I finished my festival tour with another small town parade, this one at Waterski Days in Lake City, Minnesota. Waterskiing was invented by18-year old Ralph Samuelson of Lake City when he strapped two pine boards (8 feet long by 9 inches wide) to his feet and held on to a rope as his brother hit the throttle of a boat on adjacent Lake Pepin. I have to give credit to Lake City for truth in advertising: they have an actual waterskiing demonstration on Sunday (but I really think it should be every day) and the parade included a couple of guys on rollerskates being pulled behind a boat like they were actually waterskiing. Plus, it was raining while they were doing this, so they were actually wet!

The most bizarre part of the parade for me was the fairly large contingent of campaigning politicians (and other clowns). I confess to being both perplexed and annoyed by the sight of one of the politico’s supporters carrying a sign complaining that ACORN registered felons. I’m sorry, but with two wars in progress, an economic crisis, immigration controversies, and health care costs skyrocketing out of control, if it’s ACORN you are most worked up about, you need help.
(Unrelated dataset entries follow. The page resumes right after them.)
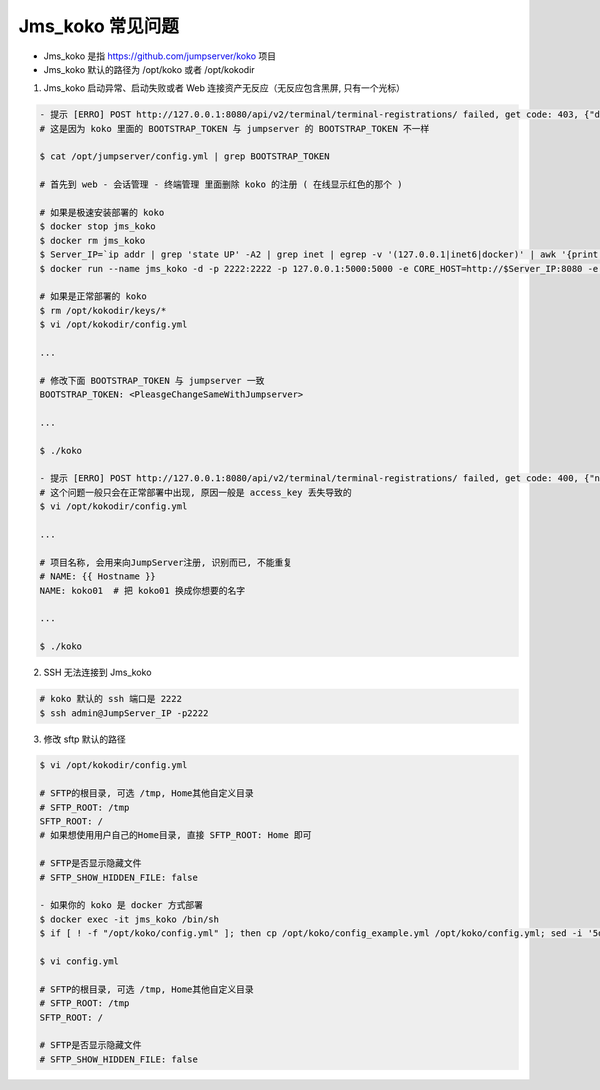 Jms_koko 常见问题
-----------------------

- Jms_koko 是指 https://github.com/jumpserver/koko 项目
- Jms_koko 默认的路径为 /opt/koko 或者 /opt/kokodir

1. Jms_koko 启动异常、启动失败或者 Web 连接资产无反应（无反应包含黑屏, 只有一个光标）

.. code-block:: shell

    - 提示 [ERRO] POST http://127.0.0.1:8080/api/v2/terminal/terminal-registrations/ failed, get code: 403, {"detail":"身份认证信息未提供。"}
    # 这是因为 koko 里面的 BOOTSTRAP_TOKEN 与 jumpserver 的 BOOTSTRAP_TOKEN 不一样

    $ cat /opt/jumpserver/config.yml | grep BOOTSTRAP_TOKEN

    # 首先到 web - 会话管理 - 终端管理 里面删除 koko 的注册 ( 在线显示红色的那个 )

    # 如果是极速安装部署的 koko
    $ docker stop jms_koko
    $ docker rm jms_koko
    $ Server_IP=`ip addr | grep 'state UP' -A2 | grep inet | egrep -v '(127.0.0.1|inet6|docker)' | awk '{print $2}' | tr -d "addr:" | head -n 1 | cut -d / -f1`
    $ docker run --name jms_koko -d -p 2222:2222 -p 127.0.0.1:5000:5000 -e CORE_HOST=http://$Server_IP:8080 -e BOOTSTRAP_TOKEN=$BOOTSTRAP_TOKEN -e LOG_LEVEL=ERROR --restart=always jumpserver/jms_koko:1.5.6

    # 如果是正常部署的 koko
    $ rm /opt/kokodir/keys/*
    $ vi /opt/kokodir/config.yml

    ...

    # 修改下面 BOOTSTRAP_TOKEN 与 jumpserver 一致
    BOOTSTRAP_TOKEN: <PleasgeChangeSameWithJumpserver>

    ...

    $ ./koko

    - 提示 [ERRO] POST http://127.0.0.1:8080/api/v2/terminal/terminal-registrations/ failed, get code: 400, {"name":["名称重复"]}
    # 这个问题一般只会在正常部署中出现, 原因一般是 access_key 丢失导致的
    $ vi /opt/kokodir/config.yml

    ...

    # 项目名称, 会用来向JumpServer注册, 识别而已, 不能重复
    # NAME: {{ Hostname }}
    NAME: koko01  # 把 koko01 换成你想要的名字

    ...

    $ ./koko

2. SSH 无法连接到 Jms_koko

.. code-block:: shell

    # koko 默认的 ssh 端口是 2222
    $ ssh admin@JumpServer_IP -p2222

3. 修改 sftp 默认的路径

.. code-block:: shell

    $ vi /opt/kokodir/config.yml

    # SFTP的根目录, 可选 /tmp, Home其他自定义目录
    # SFTP_ROOT: /tmp
    SFTP_ROOT: /
    # 如果想使用用户自己的Home目录, 直接 SFTP_ROOT: Home 即可

    # SFTP是否显示隐藏文件
    # SFTP_SHOW_HIDDEN_FILE: false

    - 如果你的 koko 是 docker 方式部署
    $ docker exec -it jms_koko /bin/sh
    $ if [ ! -f "/opt/koko/config.yml" ]; then cp /opt/koko/config_example.yml /opt/koko/config.yml; sed -i '5d' /opt/koko/config.yml; sed -i "5i CORE_HOST: $CORE_HOST" /opt/koko/config.yml; sed -i "s/BOOTSTRAP_TOKEN: <PleasgeChangeSameWithJumpserver>/BOOTSTRAP_TOKEN: $BOOTSTRAP_TOKEN/g" /opt/koko/config.yml; sed -i "s/# LOG_LEVEL: INFO/LOG_LEVEL: ERROR/g" /opt/koko/config.yml; fi

    $ vi config.yml

    # SFTP的根目录, 可选 /tmp, Home其他自定义目录
    # SFTP_ROOT: /tmp
    SFTP_ROOT: /

    # SFTP是否显示隐藏文件
    # SFTP_SHOW_HIDDEN_FILE: false
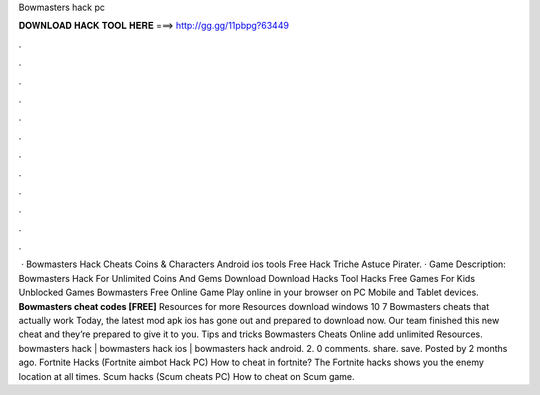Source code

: Bowmasters hack pc

𝐃𝐎𝐖𝐍𝐋𝐎𝐀𝐃 𝐇𝐀𝐂𝐊 𝐓𝐎𝐎𝐋 𝐇𝐄𝐑𝐄 ===> http://gg.gg/11pbpg?63449

.

.

.

.

.

.

.

.

.

.

.

.

 · Bowmasters Hack Cheats Coins & Characters Android ios tools Free Hack Triche Astuce Pirater. · Game Description: Bowmasters Hack For Unlimited Coins And Gems Download Download Hacks Tool Hacks Free Games For Kids Unblocked Games Bowmasters Free Online Game Play online in your browser on PC Mobile and Tablet devices. **Bowmasters cheat codes [FREE]** Resources for more Resources download windows 10 7 Bowmasters cheats that actually work Today, the latest mod apk ios has gone out and prepared to download now. Our team finished this new cheat and they’re prepared to give it to you. Tips and tricks Bowmasters Cheats Online add unlimited Resources. bowmasters hack | bowmasters hack ios | bowmasters hack android.  2. 0 comments. share. save. Posted by 2 months ago. Fortnite Hacks (Fortnite aimbot Hack PC) How to cheat in fortnite? The Fortnite hacks shows you the enemy location at all times. Scum hacks (Scum cheats PC) How to cheat on Scum game.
One of the food vendors was selling something called an Uff Da Taco. I’m sure that picking on the Boy Scouts who were selling the tacos makes me insensitive and unpatriotic, but this turned out to be a poorly named product. What would you expect from an Uff Da Taco? Would it be the standard seasoned ground beef and shredded cheese that is thrown on top of fried bread instead of inside a taco shell? That’s what I got. In fact, it was basically the Navajo taco I had last year in Arizona and, last time I checked, no Navajos express dismay by saying “Uff da.” When I asked if the taco included lutefisk, they wearily answered “no” as if every smartass who ever passed the booth had asked the same damn question, which they probably did. Hey; it’s your own fault. You need to add some lefse or adopt a different name.
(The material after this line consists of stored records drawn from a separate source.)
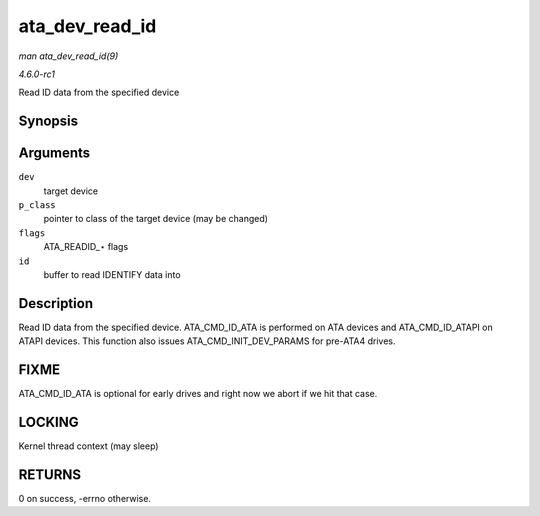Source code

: 
.. _API-ata-dev-read-id:

===============
ata_dev_read_id
===============

*man ata_dev_read_id(9)*

*4.6.0-rc1*

Read ID data from the specified device


Synopsis
========

.. c:function:: int ata_dev_read_id( struct ata_device * dev, unsigned int * p_class, unsigned int flags, u16 * id )

Arguments
=========

``dev``
    target device

``p_class``
    pointer to class of the target device (may be changed)

``flags``
    ATA_READID_⋆ flags

``id``
    buffer to read IDENTIFY data into


Description
===========

Read ID data from the specified device. ATA_CMD_ID_ATA is performed on ATA devices and ATA_CMD_ID_ATAPI on ATAPI devices. This function also issues
ATA_CMD_INIT_DEV_PARAMS for pre-ATA4 drives.


FIXME
=====

ATA_CMD_ID_ATA is optional for early drives and right now we abort if we hit that case.


LOCKING
=======

Kernel thread context (may sleep)


RETURNS
=======

0 on success, -errno otherwise.
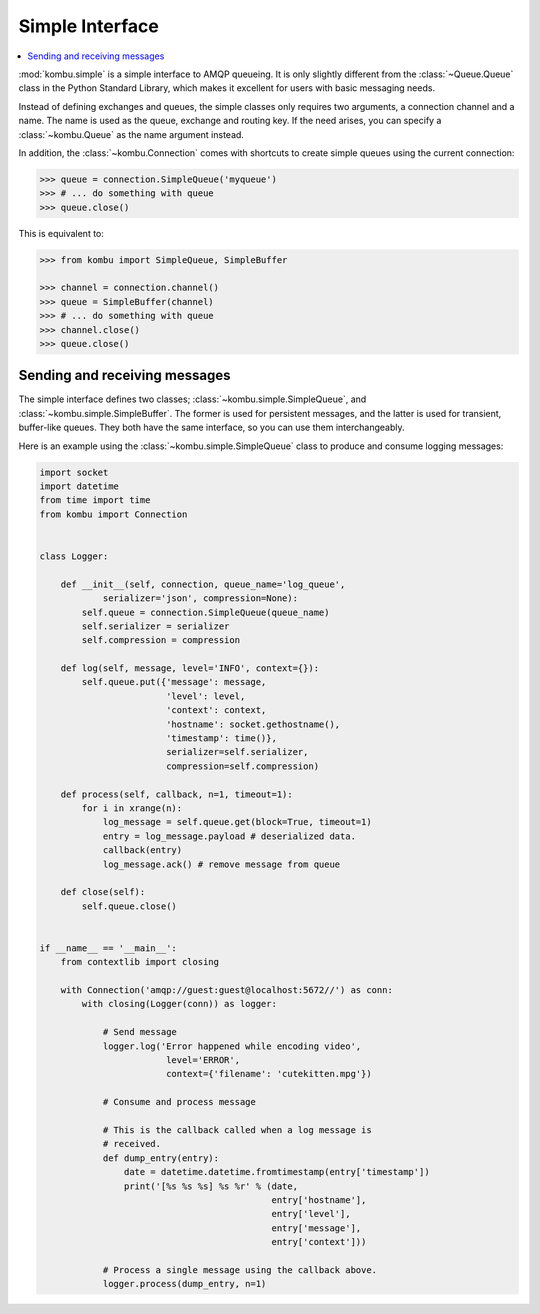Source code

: .. _guide-simple:

==================
 Simple Interface
==================

.. contents::
    :local:


:mod:`kombu.simple` is a simple interface to AMQP queueing.
It is only slightly different from the :class:`~Queue.Queue` class in the
Python Standard Library, which makes it excellent for users with basic
messaging needs.

Instead of defining exchanges and queues, the simple classes only requires
two arguments, a connection channel and a name. The name is used as the
queue, exchange and routing key. If the need arises, you can specify
a :class:`~kombu.Queue` as the name argument instead.

In addition, the :class:`~kombu.Connection` comes with
shortcuts to create simple queues using the current connection:

.. code-block:: pycon

    >>> queue = connection.SimpleQueue('myqueue')
    >>> # ... do something with queue
    >>> queue.close()


This is equivalent to:

.. code-block:: pycon

    >>> from kombu import SimpleQueue, SimpleBuffer

    >>> channel = connection.channel()
    >>> queue = SimpleBuffer(channel)
    >>> # ... do something with queue
    >>> channel.close()
    >>> queue.close()

.. _simple-send-receive:

Sending and receiving messages
==============================

The simple interface defines two classes; :class:`~kombu.simple.SimpleQueue`,
and :class:`~kombu.simple.SimpleBuffer`. The former is used for persistent
messages, and the latter is used for transient, buffer-like queues.
They both have the same interface, so you can use them interchangeably.

Here is an example using the :class:`~kombu.simple.SimpleQueue` class
to produce and consume logging messages:

.. code-block:: python

    import socket
    import datetime
    from time import time
    from kombu import Connection


    class Logger:

        def __init__(self, connection, queue_name='log_queue',
                serializer='json', compression=None):
            self.queue = connection.SimpleQueue(queue_name)
            self.serializer = serializer
            self.compression = compression

        def log(self, message, level='INFO', context={}):
            self.queue.put({'message': message,
                            'level': level,
                            'context': context,
                            'hostname': socket.gethostname(),
                            'timestamp': time()},
                            serializer=self.serializer,
                            compression=self.compression)

        def process(self, callback, n=1, timeout=1):
            for i in xrange(n):
                log_message = self.queue.get(block=True, timeout=1)
                entry = log_message.payload # deserialized data.
                callback(entry)
                log_message.ack() # remove message from queue

        def close(self):
            self.queue.close()


    if __name__ == '__main__':
        from contextlib import closing

        with Connection('amqp://guest:guest@localhost:5672//') as conn:
            with closing(Logger(conn)) as logger:

                # Send message
                logger.log('Error happened while encoding video',
                            level='ERROR',
                            context={'filename': 'cutekitten.mpg'})

                # Consume and process message

                # This is the callback called when a log message is
                # received.
                def dump_entry(entry):
                    date = datetime.datetime.fromtimestamp(entry['timestamp'])
                    print('[%s %s %s] %s %r' % (date,
                                                entry['hostname'],
                                                entry['level'],
                                                entry['message'],
                                                entry['context']))

                # Process a single message using the callback above.
                logger.process(dump_entry, n=1)
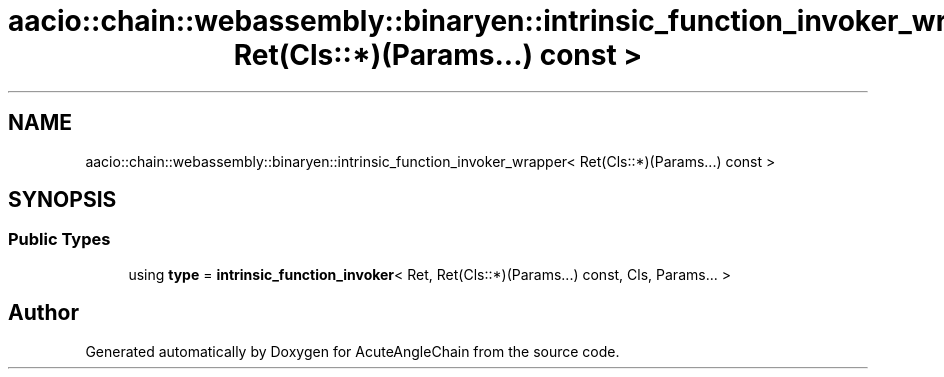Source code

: .TH "aacio::chain::webassembly::binaryen::intrinsic_function_invoker_wrapper< Ret(Cls::*)(Params...) const >" 3 "Sun Jun 3 2018" "AcuteAngleChain" \" -*- nroff -*-
.ad l
.nh
.SH NAME
aacio::chain::webassembly::binaryen::intrinsic_function_invoker_wrapper< Ret(Cls::*)(Params...) const >
.SH SYNOPSIS
.br
.PP
.SS "Public Types"

.in +1c
.ti -1c
.RI "using \fBtype\fP = \fBintrinsic_function_invoker\fP< Ret, Ret(Cls::*)(Params\&.\&.\&.) const, Cls, Params\&.\&.\&. >"
.br
.in -1c

.SH "Author"
.PP 
Generated automatically by Doxygen for AcuteAngleChain from the source code\&.
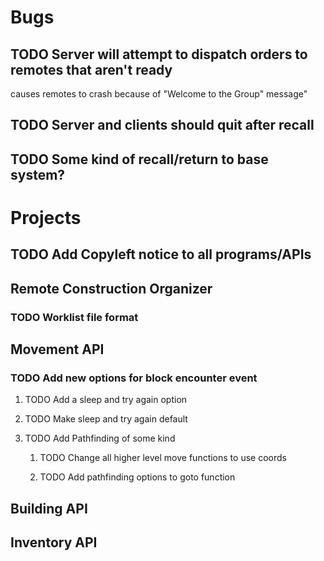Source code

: * Bugs
** TODO Server will attempt to dispatch orders to remotes that aren't ready
   causes remotes to crash because of "Welcome to the Group" message"
** TODO Server and clients should quit after recall
** TODO Some kind of recall/return to base system?
* Projects
** TODO Add Copyleft notice to all programs/APIs
** Remote Construction Organizer
*** TODO Worklist file format

** Movement API
*** TODO Add new options for block encounter event
**** TODO Add a sleep and try again option
**** TODO Make sleep and try again default
**** TODO Add Pathfinding of some kind
***** TODO Change all higher level move functions to use coords
***** TODO Add pathfinding options to goto function
** Building API
** Inventory API
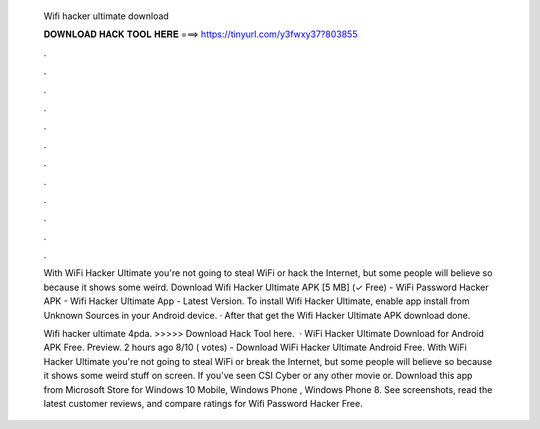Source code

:   Wifi hacker ultimate download
  
  
  
  𝐃𝐎𝐖𝐍𝐋𝐎𝐀𝐃 𝐇𝐀𝐂𝐊 𝐓𝐎𝐎𝐋 𝐇𝐄𝐑𝐄 ===> https://tinyurl.com/y3fwxy37?803855
  
  
  
  .
  
  
  
  .
  
  
  
  .
  
  
  
  .
  
  
  
  .
  
  
  
  .
  
  
  
  .
  
  
  
  .
  
  
  
  .
  
  
  
  .
  
  
  
  .
  
  
  
  .
  
  With WiFi Hacker Ultimate you're not going to steal WiFi or hack the Internet, but some people will believe so because it shows some weird. Download Wifi Hacker Ultimate APK [5 MB] (✓ Free) - WiFi Password Hacker APK - Wifi Hacker Ultimate App - Latest Version. To install Wifi Hacker Ultimate, enable app install from Unknown Sources in your Android device. · After that get the Wifi Hacker Ultimate APK download done.
  
  Wifi hacker ultimate 4pda. >>>>> Download Hack Tool here.  · WiFi Hacker Ultimate Download for Android APK Free. Preview. 2 hours ago 8/10 ( votes) - Download WiFi Hacker Ultimate Android Free. With WiFi Hacker Ultimate you're not going to steal WiFi or break the Internet, but some people will believe so because it shows some weird stuff on screen. If you've seen CSI Cyber or any other movie or. Download this app from Microsoft Store for Windows 10 Mobile, Windows Phone , Windows Phone 8. See screenshots, read the latest customer reviews, and compare ratings for Wifi Password Hacker Free.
To see Lake City parade pics, go here.

Bad Decision of the Day: Kwik Trip breakfast. You know you’re desperate for food when you are hoping to get to Kwik Trip in time to grab one of their breakfast sandwiches. After a late night with friends, I slept in, then rushed to Kwik Trip for something to eat because there just weren’t any other options in town. I opted for egg, ham, and cheese on an English muffin, which mostly tasted like salt and paired it with fried potato logs that tasted mostly like sugar. The food sat heavy in my tummy, yet predictably, I was hungry again in about an hour. Sadly, I’ll probably do it again anyway.